*Description of the task:*
Change "hatch glass" to "rear window" in the wiper thread's passage from "As stated above, when" to "in/near the latches.", and give that passage again.

Ditto, the door ajar lights up when any of the door latches or either hatch latch isn't fully engaged. Usually that the striker bushings broken or missing(or the wrong too large size put in).
 






As stated above, when the system thinks the hatch or hatch glass is open the wiper will not function. It could be you have a switch that's broken and is not working. The switches are located in/near the latches.

Note: Even if you can get the rear wiper to function, you will not be happy with its performance. There are things you can do to improve it, but it's just a poor design. That's why wiper motors are now attached to the rear window and not the metal lift-gate.
 






Ditto, and one other thought. There were two blade lengths, 14" and 15", don't use the longer one. The 14" wiper works fine and doesn't run off the glass as far/bad. My 93 and 98 trucks worked great, though the hatch is scratched a little.

My new 98 truck didn't work, and I removed the wiper arm completely(I've got a 2003 glass to go on(wiper in glass)).
 






Thank you all for fast and valuable replys. I will check the latches and switches right away! I know there is tape on one of the striker bushings..

I´ll be right back..

*Recorded data:*

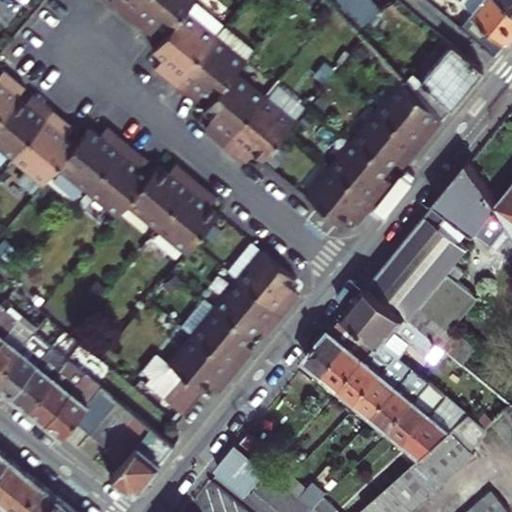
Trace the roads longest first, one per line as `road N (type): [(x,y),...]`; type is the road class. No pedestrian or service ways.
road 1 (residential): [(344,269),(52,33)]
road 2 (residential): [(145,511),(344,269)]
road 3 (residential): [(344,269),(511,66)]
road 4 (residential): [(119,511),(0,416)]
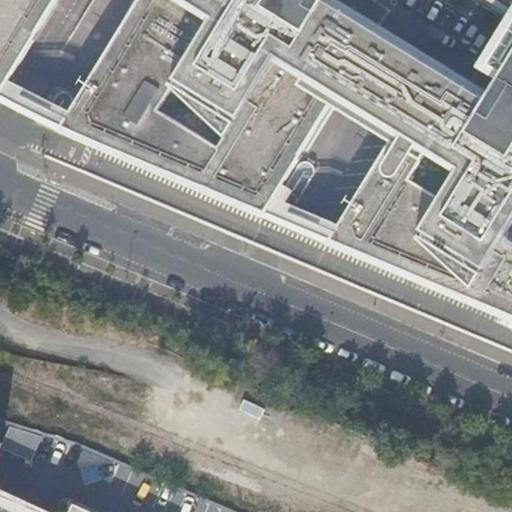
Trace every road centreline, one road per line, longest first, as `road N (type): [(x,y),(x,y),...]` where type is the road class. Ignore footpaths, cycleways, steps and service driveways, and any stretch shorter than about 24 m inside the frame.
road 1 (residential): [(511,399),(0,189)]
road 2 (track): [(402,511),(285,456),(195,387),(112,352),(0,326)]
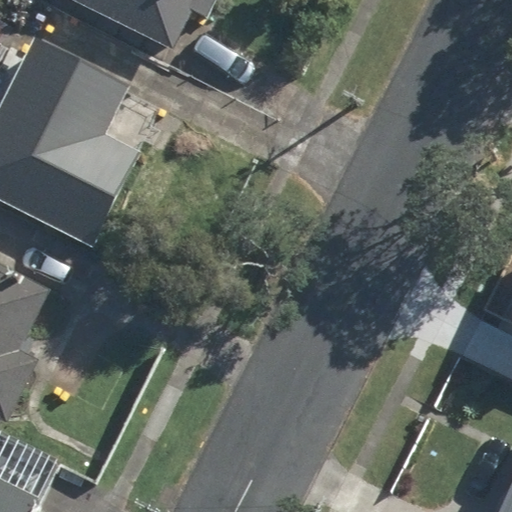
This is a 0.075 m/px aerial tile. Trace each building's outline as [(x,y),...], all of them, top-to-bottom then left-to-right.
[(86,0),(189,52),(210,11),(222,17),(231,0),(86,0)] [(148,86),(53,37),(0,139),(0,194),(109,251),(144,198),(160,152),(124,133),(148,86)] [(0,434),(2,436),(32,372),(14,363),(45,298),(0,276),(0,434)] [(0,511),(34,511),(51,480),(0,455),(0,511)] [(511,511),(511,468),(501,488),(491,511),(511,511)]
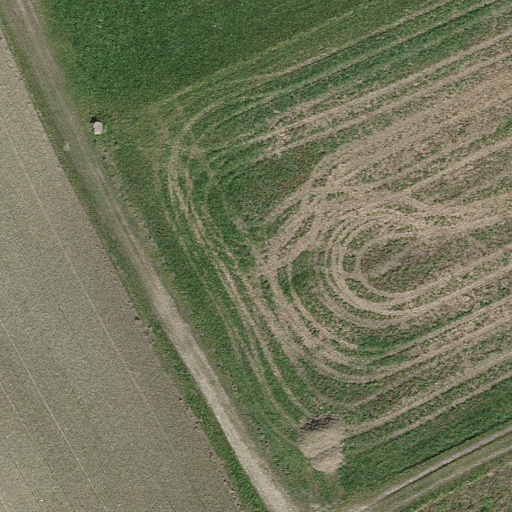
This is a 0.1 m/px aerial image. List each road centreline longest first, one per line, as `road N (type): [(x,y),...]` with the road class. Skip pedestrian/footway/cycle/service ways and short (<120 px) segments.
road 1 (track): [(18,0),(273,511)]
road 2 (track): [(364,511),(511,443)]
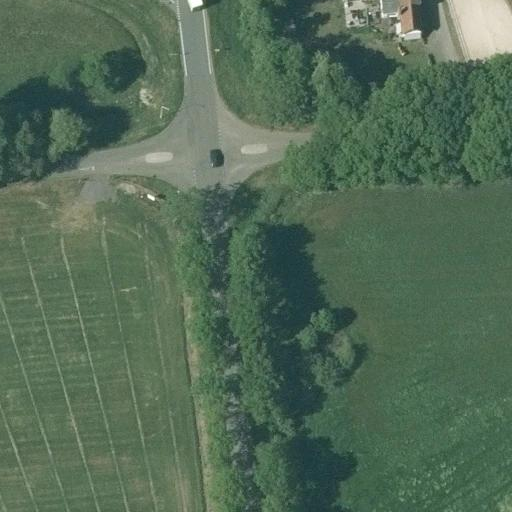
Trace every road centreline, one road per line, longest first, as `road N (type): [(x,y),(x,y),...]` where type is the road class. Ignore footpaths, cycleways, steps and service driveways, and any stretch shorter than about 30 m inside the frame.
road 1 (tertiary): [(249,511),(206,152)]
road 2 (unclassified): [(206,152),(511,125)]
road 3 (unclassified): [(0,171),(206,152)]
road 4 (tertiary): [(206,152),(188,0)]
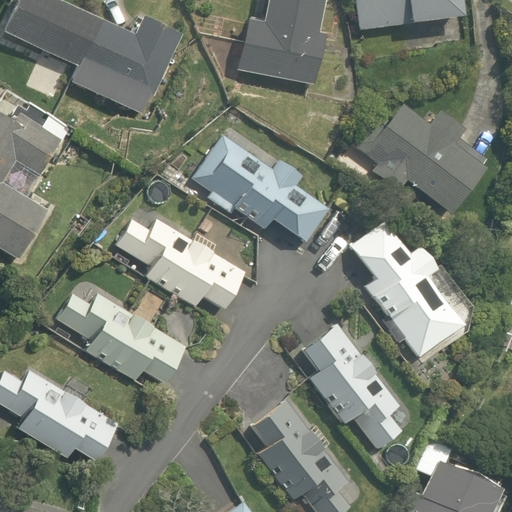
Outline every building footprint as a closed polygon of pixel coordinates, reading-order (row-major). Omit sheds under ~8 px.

*Solution:*
As stated above, when the system thinks the hatch or rear window is open the wiper will not function. It could be you have a switch that's broken and is not working. The switches are located in/near the latches.